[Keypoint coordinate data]
= = =

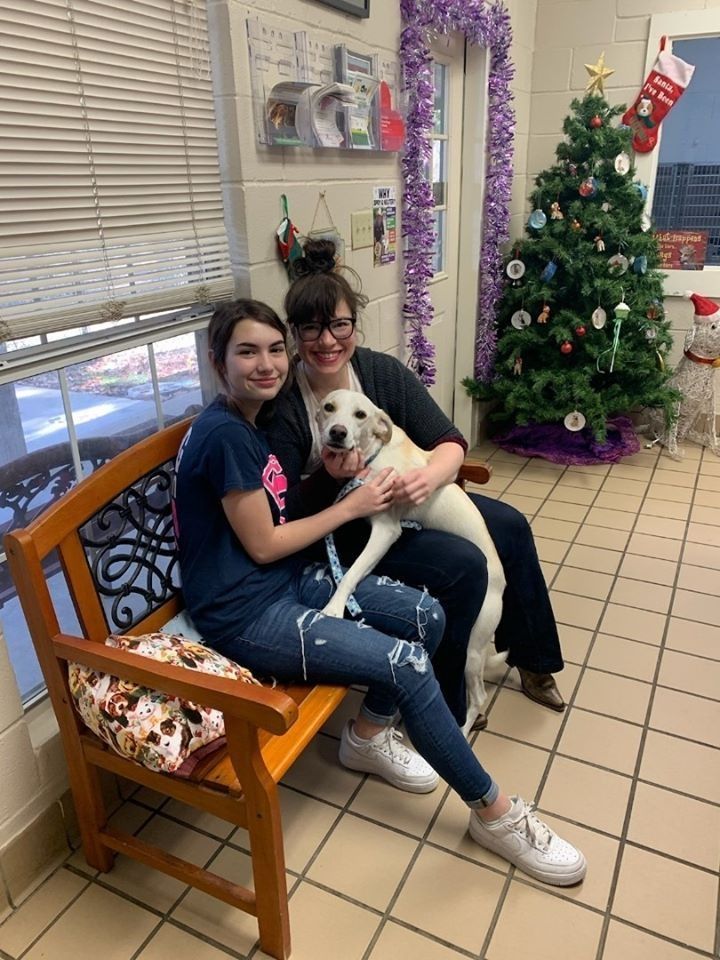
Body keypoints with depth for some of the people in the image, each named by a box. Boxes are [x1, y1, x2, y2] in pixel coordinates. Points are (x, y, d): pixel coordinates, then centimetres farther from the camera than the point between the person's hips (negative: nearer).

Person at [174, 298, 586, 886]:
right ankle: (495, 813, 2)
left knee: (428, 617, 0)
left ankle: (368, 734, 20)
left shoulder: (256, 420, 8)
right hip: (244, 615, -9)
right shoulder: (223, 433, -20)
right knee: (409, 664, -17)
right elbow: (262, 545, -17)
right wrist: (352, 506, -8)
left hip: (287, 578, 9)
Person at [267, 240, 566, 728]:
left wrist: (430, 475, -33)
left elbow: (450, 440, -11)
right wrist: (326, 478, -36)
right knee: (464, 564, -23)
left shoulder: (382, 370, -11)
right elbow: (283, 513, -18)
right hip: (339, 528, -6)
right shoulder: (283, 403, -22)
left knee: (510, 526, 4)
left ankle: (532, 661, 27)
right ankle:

= = =

◆ DESCRIPTION OF THE TASK
Every line in the records above that contains the word "left" is to be copied out.

◆ RESULT
left knee: (428, 617, 0)
left ankle: (368, 734, 20)
left shoulder: (256, 420, 8)
left hip: (287, 578, 9)
left wrist: (430, 475, -33)
left elbow: (450, 440, -11)
left shoulder: (382, 370, -11)
left knee: (510, 526, 4)
left ankle: (532, 661, 27)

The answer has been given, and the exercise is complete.